Dec. 14 (Bloomberg) -- Hungary’s radical nationalist Jobbik party surged in polls and is now tied for second place among decided voters as support for Prime Minister Viktor Orban’s ruling party plunged, according to pollster Szonda Ipsos.
Jobbik is tied with the opposition Socialist Party at 24 percent support and trails the governing Fidesz party, which had 39 percent backing in December, according to results published on the Ipsos website today. Jobbik rose 4 percentage points from November while Fidesz fell by as much.

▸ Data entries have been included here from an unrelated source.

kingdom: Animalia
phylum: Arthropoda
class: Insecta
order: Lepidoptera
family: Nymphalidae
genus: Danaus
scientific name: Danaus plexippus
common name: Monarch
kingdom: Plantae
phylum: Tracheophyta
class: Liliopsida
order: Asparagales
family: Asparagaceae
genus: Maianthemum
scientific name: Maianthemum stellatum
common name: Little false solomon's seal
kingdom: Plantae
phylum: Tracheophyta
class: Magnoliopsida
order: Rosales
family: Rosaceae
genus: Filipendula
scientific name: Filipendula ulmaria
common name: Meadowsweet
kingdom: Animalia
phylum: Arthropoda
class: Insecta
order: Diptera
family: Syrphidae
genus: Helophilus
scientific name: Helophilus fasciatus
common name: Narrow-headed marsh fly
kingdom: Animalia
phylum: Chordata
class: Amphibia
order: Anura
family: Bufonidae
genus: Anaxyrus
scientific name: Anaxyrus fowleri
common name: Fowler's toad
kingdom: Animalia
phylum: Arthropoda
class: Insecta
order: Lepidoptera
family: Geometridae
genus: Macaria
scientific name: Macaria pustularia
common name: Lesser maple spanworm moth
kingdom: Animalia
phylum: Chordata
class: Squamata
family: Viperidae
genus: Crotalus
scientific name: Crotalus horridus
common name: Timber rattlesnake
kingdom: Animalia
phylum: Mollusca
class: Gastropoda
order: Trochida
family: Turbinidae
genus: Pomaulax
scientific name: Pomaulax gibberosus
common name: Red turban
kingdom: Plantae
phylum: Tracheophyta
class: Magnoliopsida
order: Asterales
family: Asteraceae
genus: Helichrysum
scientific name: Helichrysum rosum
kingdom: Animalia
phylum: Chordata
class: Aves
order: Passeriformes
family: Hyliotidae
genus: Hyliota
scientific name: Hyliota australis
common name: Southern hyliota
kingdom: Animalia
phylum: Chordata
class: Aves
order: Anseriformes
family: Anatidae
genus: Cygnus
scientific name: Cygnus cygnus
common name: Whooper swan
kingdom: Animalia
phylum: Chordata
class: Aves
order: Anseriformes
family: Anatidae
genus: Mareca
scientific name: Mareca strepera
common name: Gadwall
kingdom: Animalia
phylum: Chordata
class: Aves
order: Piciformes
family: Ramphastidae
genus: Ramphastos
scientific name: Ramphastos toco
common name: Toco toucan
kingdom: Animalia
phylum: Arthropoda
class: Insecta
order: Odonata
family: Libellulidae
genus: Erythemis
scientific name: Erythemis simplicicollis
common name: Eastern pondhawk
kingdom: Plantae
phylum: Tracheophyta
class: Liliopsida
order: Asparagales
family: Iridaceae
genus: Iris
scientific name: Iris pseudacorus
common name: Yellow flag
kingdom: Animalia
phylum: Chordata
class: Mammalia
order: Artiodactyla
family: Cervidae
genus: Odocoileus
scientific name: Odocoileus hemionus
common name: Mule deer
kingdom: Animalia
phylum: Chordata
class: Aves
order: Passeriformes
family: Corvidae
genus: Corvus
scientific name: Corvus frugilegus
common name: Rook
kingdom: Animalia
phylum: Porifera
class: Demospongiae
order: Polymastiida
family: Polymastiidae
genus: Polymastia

Orban, elected last year with a two-thirds parliamentary majority, in November asked the International Monetary Fund for financial assistance, reversing a policy of shunning international aid. The country lost its investment grade status at Moody’s Investors Service and the forint has been the second-worst performing currency in the world since June 30.
Jobbik backs starting negotiations to restructure Hungary’s debt, the highest among eastern European Union members at 81 percent of gross domestic product last year. The party campaigned on a platform of cracking down on crime linked to the Roma minority.
Fidesz leads all parties with 18 percent backing among eligible voters, Ipsos said. The Socialists are second with 11 percent and Jobbik third at 10 percent. Fifty-four percent said they’re “unsure or wouldn’t vote.”
The poll was conducted between Dec. 5 and 12 with the participation of 1,500 adults. The result has a 2.5 percentage point margin of error. The next parliamentary election is scheduled for 2014.